Exercise prompt: Where does the word "information" appear in the entries below? Copy each line that holds it.

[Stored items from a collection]
-- -- --

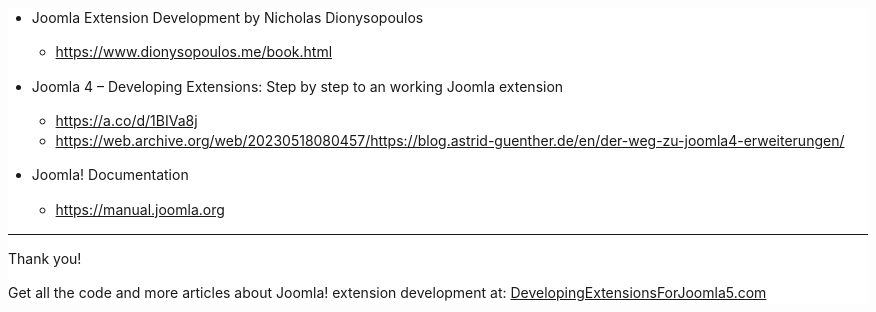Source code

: - Joomla Extension Development by Nicholas Dionysopoulos
  - https://www.dionysopoulos.me/book.html
- Joomla 4 – Developing Extensions: Step by step to an working Joomla extension

  - https://a.co/d/1BIVa8j
  - https://web.archive.org/web/20230518080457/https://blog.astrid-guenther.de/en/der-weg-zu-joomla4-erweiterungen/

- Joomla! Documentation

  - https://manual.joomla.org

  

---



<div class="text-huge">
    Thank you!
</div>

<div>

Get all the code and more articles about Joomla! extension development at:
<a href="https://developingextensionsforjoomla5.com">DevelopingExtensionsForJoomla5.com</a>

</div>
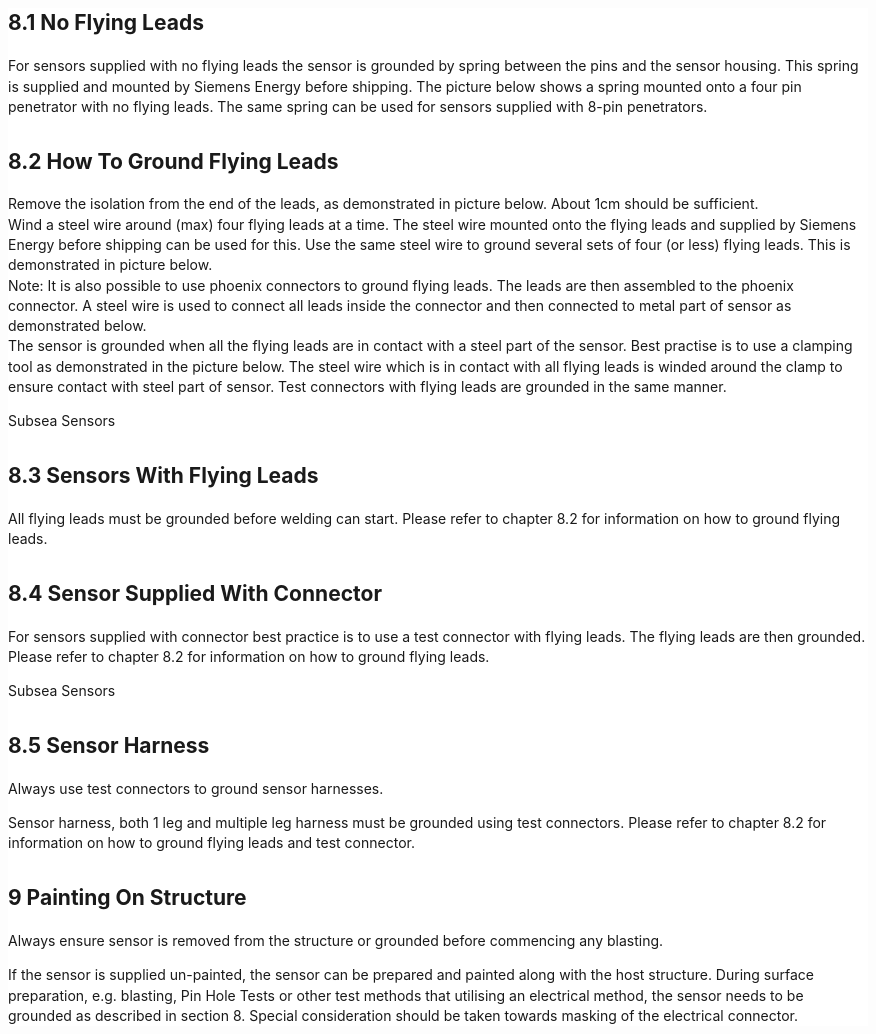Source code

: ## 8.1 No Flying Leads

For sensors supplied with no flying leads the sensor is grounded by spring between the pins and the sensor housing. This spring is supplied and mounted by Siemens Energy before shipping. The picture below shows a spring mounted onto a four pin penetrator with no flying leads. The same spring can be used for sensors supplied with 8-pin penetrators. 

## 8.2 How To Ground Flying Leads

Remove the isolation from the end of the leads, as demonstrated in picture below. About 1cm should be sufficient.  
Wind a steel wire around (max) four flying leads at a time. The steel wire mounted onto the flying leads and supplied by Siemens Energy before shipping can be used for this. Use the same steel wire to ground several sets of four (or less) flying leads. This is demonstrated in picture below.  
Note: It is also possible to use phoenix connectors to ground flying leads. The leads are then assembled to the phoenix connector. A steel wire is used to connect all leads inside the connector and then connected to metal part of sensor as demonstrated below.   
The sensor is grounded when all the flying leads are in contact with a steel part of the sensor. Best practise is to use a clamping tool as demonstrated in the picture below. The steel wire which is in contact with all flying leads is winded around the clamp to ensure contact with steel part of sensor. Test connectors with flying leads are grounded in the same manner.  
 
 
Subsea Sensors 

## 8.3 Sensors With Flying Leads

All flying leads must be grounded before welding can start. Please refer to chapter 8.2 for information on how to ground flying leads.  

## 8.4 Sensor Supplied With Connector

For sensors supplied with connector best practice is to use a test connector with flying leads. The flying leads are then grounded. Please refer to chapter 8.2 for information on how to ground flying leads. 

Subsea Sensors 

## 8.5 Sensor Harness

Always use test connectors to ground sensor harnesses.    

 
 
Sensor harness, both 1 leg and multiple leg harness must be grounded using test connectors. Please refer to chapter 8.2 for information on how to ground flying leads and test connector. 


## 9 Painting On Structure

Always ensure sensor is removed from the structure or grounded before commencing any blasting.   
 
If the sensor is supplied un-painted, the sensor can be prepared and painted along with the host structure.  During surface preparation, e.g. blasting, Pin Hole Tests or other test methods that utilising an electrical method, the sensor needs to be grounded as described in section 8. Special consideration should be taken towards masking of the electrical connector. 
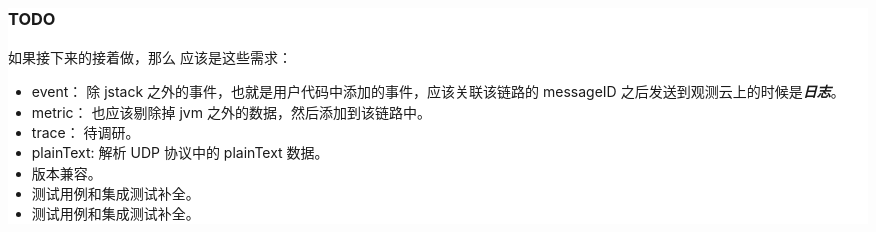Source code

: ### TODO

如果接下来的接着做，那么 应该是这些需求：

- event： 除 jstack 之外的事件，也就是用户代码中添加的事件，应该关联该链路的 messageID 之后发送到观测云上的时候是***日志***。
- metric： 也应该剔除掉 jvm 之外的数据，然后添加到该链路中。
- trace： 待调研。
- plainText: 解析 UDP 协议中的 plainText 数据。
- 版本兼容。
- 测试用例和集成测试补全。
- 测试用例和集成测试补全。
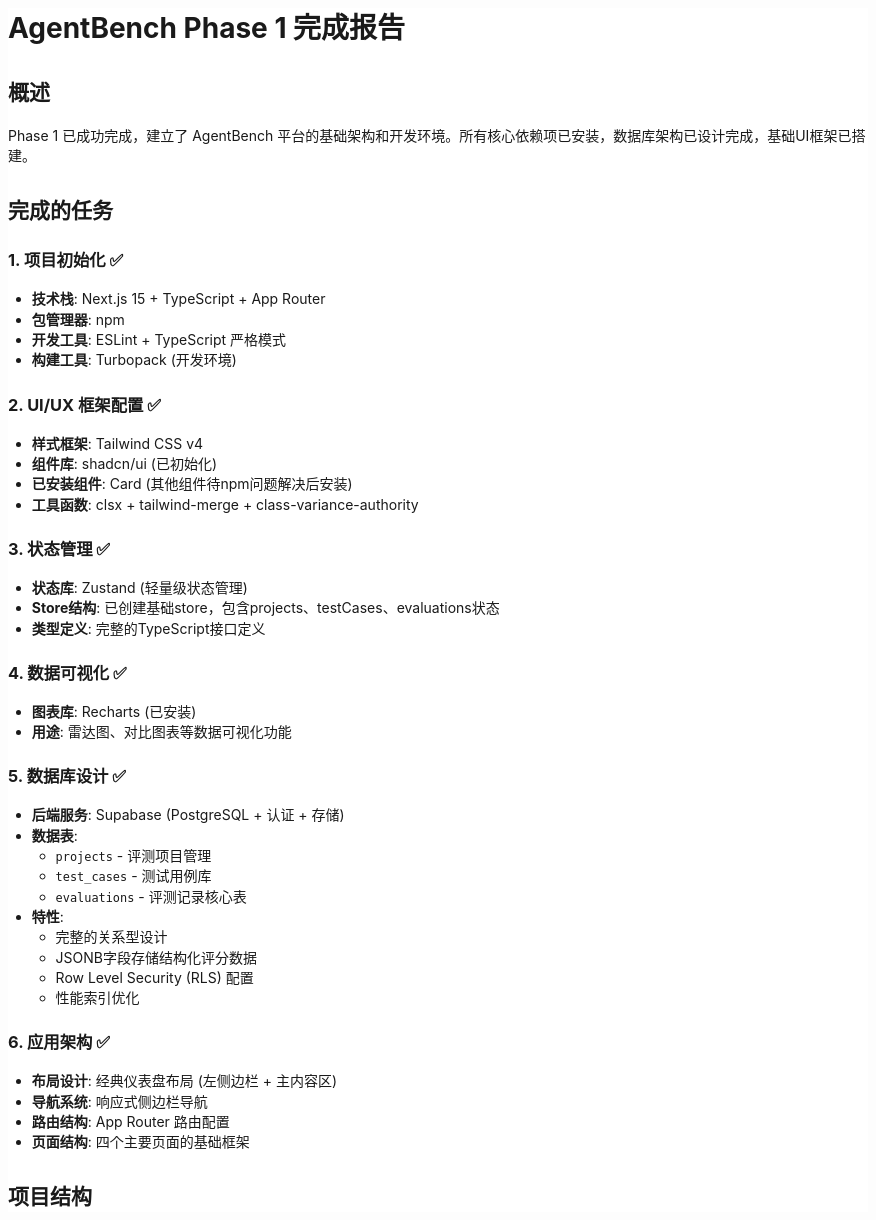 # AgentBench Phase 1 完成报告

## 概述

Phase 1 已成功完成，建立了 AgentBench 平台的基础架构和开发环境。所有核心依赖项已安装，数据库架构已设计完成，基础UI框架已搭建。

## 完成的任务

### 1. 项目初始化 ✅
- **技术栈**: Next.js 15 + TypeScript + App Router
- **包管理器**: npm
- **开发工具**: ESLint + TypeScript 严格模式
- **构建工具**: Turbopack (开发环境)

### 2. UI/UX 框架配置 ✅
- **样式框架**: Tailwind CSS v4
- **组件库**: shadcn/ui (已初始化)
- **已安装组件**: Card (其他组件待npm问题解决后安装)
- **工具函数**: clsx + tailwind-merge + class-variance-authority

### 3. 状态管理 ✅
- **状态库**: Zustand (轻量级状态管理)
- **Store结构**: 已创建基础store，包含projects、testCases、evaluations状态
- **类型定义**: 完整的TypeScript接口定义

### 4. 数据可视化 ✅
- **图表库**: Recharts (已安装)
- **用途**: 雷达图、对比图表等数据可视化功能

### 5. 数据库设计 ✅
- **后端服务**: Supabase (PostgreSQL + 认证 + 存储)
- **数据表**: 
  - `projects` - 评测项目管理
  - `test_cases` - 测试用例库
  - `evaluations` - 评测记录核心表
- **特性**: 
  - 完整的关系型设计
  - JSONB字段存储结构化评分数据
  - Row Level Security (RLS) 配置
  - 性能索引优化

### 6. 应用架构 ✅
- **布局设计**: 经典仪表盘布局 (左侧边栏 + 主内容区)
- **导航系统**: 响应式侧边栏导航
- **路由结构**: App Router 路由配置
- **页面结构**: 四个主要页面的基础框架

## 项目结构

-- -- --

Result of the exercise:
All flying leads must be grounded before welding can start. Please refer to chapter 8.2 for information on how to ground flying leads.  
For sensors supplied with connector best practice is to use a test connector with flying leads. The flying leads are then grounded. Please refer to chapter 8.2 for information on how to ground flying leads. 
Sensor harness, both 1 leg and multiple leg harness must be grounded using test connectors. Please refer to chapter 8.2 for information on how to ground flying leads and test connector. 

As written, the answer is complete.